**The exercise**
Pull out every line in the data below that contains the string "sQuery".

**Supplied data**
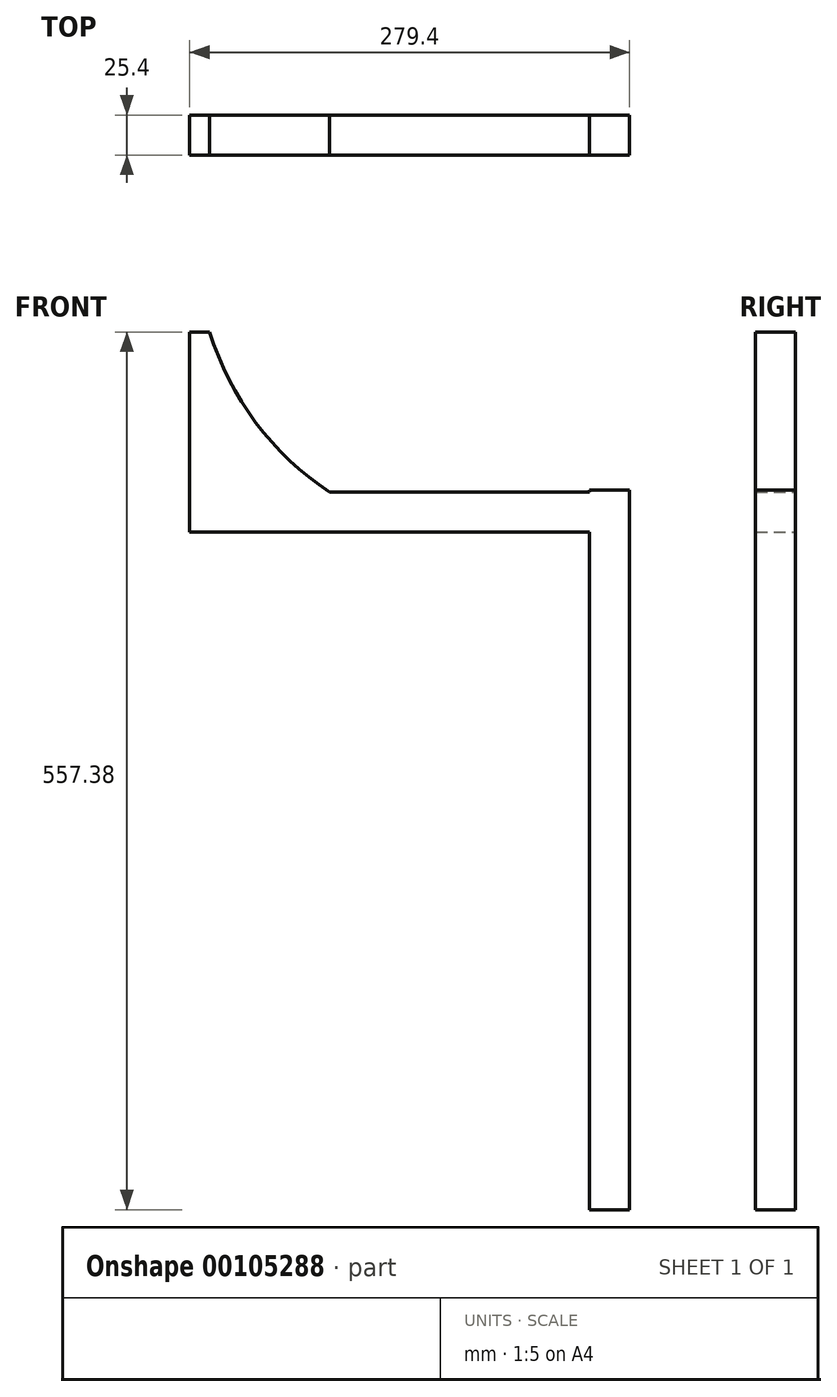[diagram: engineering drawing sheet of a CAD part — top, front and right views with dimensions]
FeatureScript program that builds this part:
annotation { "Feature Type Name" : "Feature", "Feature Type Description" : "" }
export const myFeature = defineFeature(function(context is Context, id is Id, definition is map)
    precondition{}
    {
        {
            var Q0;
            Q0=qCreatedBy(makeId("Top.planeOp"),FACE);
            var sketch = newSketch(context, id + "F0", { "sketchPlane" : qUnion([Q0])});
            skLineSegment(sketch, "E0.bottom", {"start": v(0, 0) * mm, "end": v(25.4, 0) * mm});
            skLineSegment(sketch, "E0.top", {"start": v(0, -25.4) * mm, "end": v(25.4, -25.4) * mm});
            skLineSegment(sketch, "E0.left", {"start": v(0, 0) * mm, "end": v(0, -25.4) * mm});
            skLineSegment(sketch, "E0.right", {"start": v(25.4, 0) * mm, "end": v(25.4, -25.4) * mm});
            skSolve(sketch);
        }
        {
            var Q0;
            Q0=makeQuery(id+"F0.imprint","IMPRINT",FACE,{"disambiguationData":[TD([[makeQuery(id+"F0.imprint","IMPRINT",EDGE,{"derivedFrom":sQuery(id+"F0.wireOp",EDGE,"E0.bottom")}),-1.0]])]});
            extrude(context, id + "F1", {"entities" : qUnion([Q0]), "depth" : 457.2 * mm});
        }
        {
            var Q0;
            Q0=qCreatedBy(makeId("Front.planeOp"),FACE);
            var sketch = newSketch(context, id + "F2", { "sketchPlane" : qUnion([Q0])});
            skLineSegment(sketch, "E1", {"start": v(0, 455.78) * mm, "end": v(0, 430.38) * mm});
            skLineSegment(sketch, "E2", {"start": v(0, 430.38) * mm, "end": v(-254, 430.38) * mm});
            skLineSegment(sketch, "E3", {"start": v(-254, 430.38) * mm, "end": v(-254, 557.38) * mm});
            skLineSegment(sketch, "E4", {"start": v(-254, 557.38) * mm, "end": v(-241.3, 557.38) * mm});
            skLineSegment(sketch, "E5", {"start": v(0, 455.78) * mm, "end": v(-165.1, 455.78) * mm});
            skArc(sketch, "E6", {"start": v(-241.3, 557.38) * mm, "mid": v(-212.1, 499.9) * mm, "end": v(-165.1, 455.78) * mm});
            skSolve(sketch);
        }
        {
            var Q0;
            Q0=makeQuery(id+"F2.imprint","IMPRINT",FACE,{"disambiguationData":[TD([[makeQuery(id+"F2.imprint","IMPRINT",EDGE,{"derivedFrom":sQuery(id+"F2.wireOp",EDGE,"E1")}),-1.0]])]});
            extrude(context, id + "F3", {"entities" : qUnion([Q0]), "operationType" : NewBodyOperationType.ADD, "depth" : 25.4 * mm});
        }
    });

**Solution for this exercise**
            Q0=makeQuery(id+"F0.imprint","IMPRINT",FACE,{"disambiguationData":[TD([[makeQuery(id+"F0.imprint","IMPRINT",EDGE,{"derivedFrom":sQuery(id+"F0.wireOp",EDGE,"E0.bottom")}),-1.0]])]});
            Q0=makeQuery(id+"F2.imprint","IMPRINT",FACE,{"disambiguationData":[TD([[makeQuery(id+"F2.imprint","IMPRINT",EDGE,{"derivedFrom":sQuery(id+"F2.wireOp",EDGE,"E1")}),-1.0]])]});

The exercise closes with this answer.